* **Work required**
Format every line of the listing below, from the line containing "Informace o stravování na školn" down to the end of the listing, as a JSON list of strings with one string per line, omitting blank lines.

....................

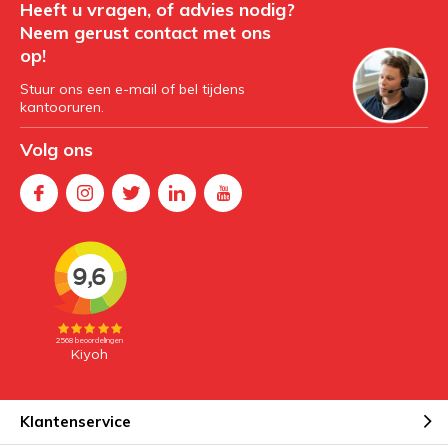
Heeft u vragen, of advies nodig?
Neem gerust contact met ons
op!
Stuur ons een e-mail of bel tijdens
kantooruren.
Volg ons
Klantenservice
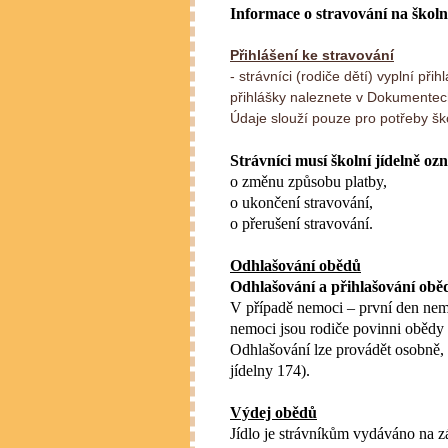
Informace o stravování na školn
Přihlášení ke stravování
- strávníci (rodiče dětí) vyplní př
přihlášky naleznete v Dokumente
Údaje slouží pouze pro potřeby ško
Strávníci musí školní jídelně o
o změnu způsobu platby,
o ukončení stravování,
o přerušení stravování.
Odhlašování obědů
Odhlašování a přihlašování obě
V případě nemoci – první den nem
nemoci jsou rodiče povinni obědy o
Odhlašování lze provádět osobně, 
jídelny 174).
Výdej obědů
Jídlo je strávníkům vydáváno na z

....................

* **Solution to the problem**
[
  "Informace o stravování na školn",
  "Přihlášení ke stravování",
  "- strávníci (rodiče dětí) vyplní př",
  "přihlášky naleznete v Dokumente",
  "Údaje slouží pouze pro potřeby ško",
  "Strávníci musí školní jídelně o",
  "o změnu způsobu platby,",
  "o ukončení stravování,",
  "o přerušení stravování.",
  "Odhlašování obědů",
  "Odhlašování a přihlašování obě",
  "V případě nemoci – první den nem",
  "nemoci jsou rodiče povinni obědy o",
  "Odhlašování lze provádět osobně, ",
  "jídelny 174).",
  "Výdej obědů",
  "Jídlo je strávníkům vydáváno na z"
]